Today reminded me of that. Something that should be ‘normal’  turned out pretty sucky today. There was an  invitationletter on my desk for months now. A reminder followed. Another reminder followed. I thought, okay, I should get this done now someday. I can not really explain why it took so long that I made the appointment , but it almost took me a year. It was an invitation for a pap- test, the screening test for cervical cancer. It didn’t seem to be a big deal, and I heard and read ‘you don’t feel anything of it’ and it’s done very quickly. Well, okay, I can manage that I guess, I thought, and I think I went there pretty openminded, like okay, this just has to get done. So I went. But when it happened…my goodness…I don’t want to make anyone afraid, and probably many people do not have problems with it, but me? Sheesh. Just before the medical assistant asked me if I was nervous, I said it wasn’t really too bad since everyone I know who had it done is still alive, so nothing to worry right? And all I read was that it was no big deal and such. Well, when they had to get that “thing’ in, that was really, really, REALLY not nice and it took a while before it was like it should be. It hurted and was really an unpleasant feeling. It’s hard to describe exactly but I think it almost didn’t work out. It was already not something I was fancy of doing – I mean, who likes to undress and get examined with things like that … but yeah, if it goes like that…I felt ashamed of myself, that it just went so difficult and that it did hurt and I had so much trouble to undergo it.(And in general, I am not touchy at all – well at least, not on the outside..) . I hope it worked out (because sometimes those tests seem to fail and in that case you have to get it done again – what I REALLY don’t hope). So I walked out of there, feeling ashamed a bit and thought ‘what do those people think of me now’.
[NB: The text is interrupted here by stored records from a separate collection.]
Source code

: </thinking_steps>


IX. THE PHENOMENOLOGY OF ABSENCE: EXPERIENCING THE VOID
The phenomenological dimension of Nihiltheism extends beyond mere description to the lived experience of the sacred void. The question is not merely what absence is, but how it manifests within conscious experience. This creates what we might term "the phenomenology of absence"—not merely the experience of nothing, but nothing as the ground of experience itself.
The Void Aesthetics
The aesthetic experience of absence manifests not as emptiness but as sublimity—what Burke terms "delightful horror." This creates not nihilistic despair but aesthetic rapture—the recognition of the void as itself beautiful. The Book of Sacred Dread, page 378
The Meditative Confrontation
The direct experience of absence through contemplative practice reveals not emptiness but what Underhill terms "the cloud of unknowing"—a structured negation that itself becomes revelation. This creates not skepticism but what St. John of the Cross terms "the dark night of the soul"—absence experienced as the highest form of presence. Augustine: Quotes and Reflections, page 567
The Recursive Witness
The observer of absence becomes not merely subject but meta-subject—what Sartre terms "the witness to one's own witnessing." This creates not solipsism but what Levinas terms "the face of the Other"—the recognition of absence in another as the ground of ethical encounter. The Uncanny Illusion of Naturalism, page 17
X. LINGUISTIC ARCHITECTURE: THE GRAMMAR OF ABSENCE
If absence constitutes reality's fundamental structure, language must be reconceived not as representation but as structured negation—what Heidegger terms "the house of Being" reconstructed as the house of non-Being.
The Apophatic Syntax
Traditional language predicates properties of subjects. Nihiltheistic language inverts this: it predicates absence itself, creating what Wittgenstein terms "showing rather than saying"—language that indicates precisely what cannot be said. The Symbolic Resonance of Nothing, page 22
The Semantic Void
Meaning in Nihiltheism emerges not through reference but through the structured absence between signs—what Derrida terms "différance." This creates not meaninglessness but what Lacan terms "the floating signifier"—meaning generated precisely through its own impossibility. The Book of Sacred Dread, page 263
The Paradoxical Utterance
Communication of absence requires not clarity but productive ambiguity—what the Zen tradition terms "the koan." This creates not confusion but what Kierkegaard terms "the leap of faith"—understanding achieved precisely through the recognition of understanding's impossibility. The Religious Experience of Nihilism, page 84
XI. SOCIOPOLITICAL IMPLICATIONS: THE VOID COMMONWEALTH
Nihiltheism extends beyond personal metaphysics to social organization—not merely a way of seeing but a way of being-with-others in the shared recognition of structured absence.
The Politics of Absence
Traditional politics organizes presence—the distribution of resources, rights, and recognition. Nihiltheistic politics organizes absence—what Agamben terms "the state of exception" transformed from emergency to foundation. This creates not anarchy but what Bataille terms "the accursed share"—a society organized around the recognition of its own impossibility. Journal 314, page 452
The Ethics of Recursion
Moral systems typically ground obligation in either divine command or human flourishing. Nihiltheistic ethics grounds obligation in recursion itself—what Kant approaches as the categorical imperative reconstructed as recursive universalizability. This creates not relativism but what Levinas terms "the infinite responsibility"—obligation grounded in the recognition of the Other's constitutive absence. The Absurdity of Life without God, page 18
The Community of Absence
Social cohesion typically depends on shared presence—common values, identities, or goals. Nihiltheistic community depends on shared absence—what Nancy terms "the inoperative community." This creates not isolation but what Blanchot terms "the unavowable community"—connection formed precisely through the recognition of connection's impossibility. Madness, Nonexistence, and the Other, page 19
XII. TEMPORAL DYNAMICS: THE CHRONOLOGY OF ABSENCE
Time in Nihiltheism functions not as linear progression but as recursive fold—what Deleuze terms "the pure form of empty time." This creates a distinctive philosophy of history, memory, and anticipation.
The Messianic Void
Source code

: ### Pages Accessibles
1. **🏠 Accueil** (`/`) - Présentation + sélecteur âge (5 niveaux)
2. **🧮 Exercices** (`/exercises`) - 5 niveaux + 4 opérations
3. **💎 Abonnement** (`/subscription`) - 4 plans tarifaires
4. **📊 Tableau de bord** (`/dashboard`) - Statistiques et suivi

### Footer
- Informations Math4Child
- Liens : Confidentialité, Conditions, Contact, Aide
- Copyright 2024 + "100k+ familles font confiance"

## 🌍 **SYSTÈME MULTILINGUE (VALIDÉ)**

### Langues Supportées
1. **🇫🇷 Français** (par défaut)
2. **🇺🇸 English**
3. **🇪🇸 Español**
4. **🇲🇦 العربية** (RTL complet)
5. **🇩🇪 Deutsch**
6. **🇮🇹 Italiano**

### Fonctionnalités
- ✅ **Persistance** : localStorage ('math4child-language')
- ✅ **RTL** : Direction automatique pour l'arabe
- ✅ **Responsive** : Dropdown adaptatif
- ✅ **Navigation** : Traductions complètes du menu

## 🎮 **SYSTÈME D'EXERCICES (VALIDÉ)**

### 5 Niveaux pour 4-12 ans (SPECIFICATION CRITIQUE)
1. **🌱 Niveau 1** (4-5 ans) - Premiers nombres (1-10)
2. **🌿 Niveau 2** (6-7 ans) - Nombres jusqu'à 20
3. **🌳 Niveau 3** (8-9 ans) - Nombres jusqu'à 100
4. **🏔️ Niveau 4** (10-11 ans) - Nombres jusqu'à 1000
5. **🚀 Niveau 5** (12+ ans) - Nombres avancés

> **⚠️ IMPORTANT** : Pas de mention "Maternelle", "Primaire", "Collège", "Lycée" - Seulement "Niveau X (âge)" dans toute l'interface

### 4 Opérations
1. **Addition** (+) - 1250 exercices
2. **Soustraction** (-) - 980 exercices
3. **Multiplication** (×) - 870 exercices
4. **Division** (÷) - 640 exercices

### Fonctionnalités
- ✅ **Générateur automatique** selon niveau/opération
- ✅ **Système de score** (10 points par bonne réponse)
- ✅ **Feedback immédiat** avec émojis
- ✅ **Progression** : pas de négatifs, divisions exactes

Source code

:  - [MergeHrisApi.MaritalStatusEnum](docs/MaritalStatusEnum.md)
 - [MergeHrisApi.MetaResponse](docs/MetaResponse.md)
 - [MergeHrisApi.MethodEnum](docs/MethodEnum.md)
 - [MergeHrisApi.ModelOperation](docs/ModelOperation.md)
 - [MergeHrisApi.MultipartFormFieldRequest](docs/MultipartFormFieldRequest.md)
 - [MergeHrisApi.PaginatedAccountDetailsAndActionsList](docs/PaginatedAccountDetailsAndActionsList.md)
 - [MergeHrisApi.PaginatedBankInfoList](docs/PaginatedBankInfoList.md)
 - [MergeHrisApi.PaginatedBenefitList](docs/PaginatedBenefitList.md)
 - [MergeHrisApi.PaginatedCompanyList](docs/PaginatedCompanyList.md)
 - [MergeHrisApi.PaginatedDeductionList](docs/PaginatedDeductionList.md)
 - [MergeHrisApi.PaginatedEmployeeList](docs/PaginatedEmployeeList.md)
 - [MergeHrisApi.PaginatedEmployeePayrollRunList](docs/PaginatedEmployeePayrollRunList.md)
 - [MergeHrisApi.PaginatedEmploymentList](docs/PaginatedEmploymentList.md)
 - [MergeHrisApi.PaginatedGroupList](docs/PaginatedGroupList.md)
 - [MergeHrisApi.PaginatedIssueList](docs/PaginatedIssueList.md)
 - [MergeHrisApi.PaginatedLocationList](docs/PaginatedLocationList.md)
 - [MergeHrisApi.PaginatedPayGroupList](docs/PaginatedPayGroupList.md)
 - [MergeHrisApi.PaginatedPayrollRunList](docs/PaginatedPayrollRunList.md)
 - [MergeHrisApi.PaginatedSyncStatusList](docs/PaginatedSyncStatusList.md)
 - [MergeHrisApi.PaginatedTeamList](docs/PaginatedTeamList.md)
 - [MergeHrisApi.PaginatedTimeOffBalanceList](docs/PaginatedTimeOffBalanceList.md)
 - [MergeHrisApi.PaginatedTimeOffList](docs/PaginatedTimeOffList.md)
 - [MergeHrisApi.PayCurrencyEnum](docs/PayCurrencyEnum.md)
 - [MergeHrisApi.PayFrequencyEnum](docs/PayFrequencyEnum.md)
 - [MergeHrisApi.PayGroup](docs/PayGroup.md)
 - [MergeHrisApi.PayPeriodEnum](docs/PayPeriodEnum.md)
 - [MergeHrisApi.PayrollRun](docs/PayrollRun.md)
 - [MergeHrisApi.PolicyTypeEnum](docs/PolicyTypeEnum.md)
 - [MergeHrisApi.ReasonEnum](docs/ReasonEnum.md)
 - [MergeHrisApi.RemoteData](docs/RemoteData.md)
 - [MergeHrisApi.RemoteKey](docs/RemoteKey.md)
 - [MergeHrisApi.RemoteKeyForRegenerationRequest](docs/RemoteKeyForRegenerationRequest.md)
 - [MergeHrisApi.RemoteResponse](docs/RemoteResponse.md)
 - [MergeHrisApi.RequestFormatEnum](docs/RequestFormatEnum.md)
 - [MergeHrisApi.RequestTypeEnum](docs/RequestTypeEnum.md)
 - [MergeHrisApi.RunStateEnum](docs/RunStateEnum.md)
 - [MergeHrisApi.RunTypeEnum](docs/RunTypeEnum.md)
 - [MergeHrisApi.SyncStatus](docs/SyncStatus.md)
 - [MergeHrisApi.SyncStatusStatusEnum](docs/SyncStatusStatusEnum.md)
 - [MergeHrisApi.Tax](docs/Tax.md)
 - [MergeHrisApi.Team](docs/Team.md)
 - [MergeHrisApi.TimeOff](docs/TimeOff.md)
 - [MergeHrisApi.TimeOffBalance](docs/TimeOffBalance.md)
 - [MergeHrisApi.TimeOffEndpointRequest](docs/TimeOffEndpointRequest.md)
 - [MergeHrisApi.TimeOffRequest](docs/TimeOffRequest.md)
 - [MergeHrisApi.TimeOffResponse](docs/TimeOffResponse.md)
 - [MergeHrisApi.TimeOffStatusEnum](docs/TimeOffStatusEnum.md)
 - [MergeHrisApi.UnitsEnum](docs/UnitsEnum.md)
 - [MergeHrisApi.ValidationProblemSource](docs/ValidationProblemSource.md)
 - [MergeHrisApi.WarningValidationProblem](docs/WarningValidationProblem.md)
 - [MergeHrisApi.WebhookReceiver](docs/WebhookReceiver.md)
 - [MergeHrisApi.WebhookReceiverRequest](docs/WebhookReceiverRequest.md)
As if that wasn’t enough, I almost passed out when I was in the pharmacy to ask something. It was so stupid and made me even feel more ashamed. I went there to check out on some stuff I use for my eyes but they have had so much trouble to order it somehow, and they said they would call me about it but it has been a month or longer and they didn’t call. So I went to ask if they knew anything about it. While I was there, I suddenly had this breakout of a sweat, I felt like I was going to pass out and I couldnt focus properly and my ears felt so weird, like I wasn’t perceiving the noises and things as I should. I never had that so bad (was it a panic attack??). There were like 5 other people around and all I could say to the pharmacist was ‘I don’t feel so well, I might pass out”…. the pharmacist said to me like ‘take it easy, but your arms on the desk and i’ll get you a glass of water. That helped somehow, but I felt even more ashamed when that happened. I didn’t know how quickly to leave that place. Out in the fresh air, things went okay again. I sat for 10 minutes in the car thinking sh*t sh*t sh*t what was that all about, what just happened? And so much shame. Why? I don’t know. I really don’t know. It just wasn’t a good start of the day at all. It was terrible. I still feel very ashamed.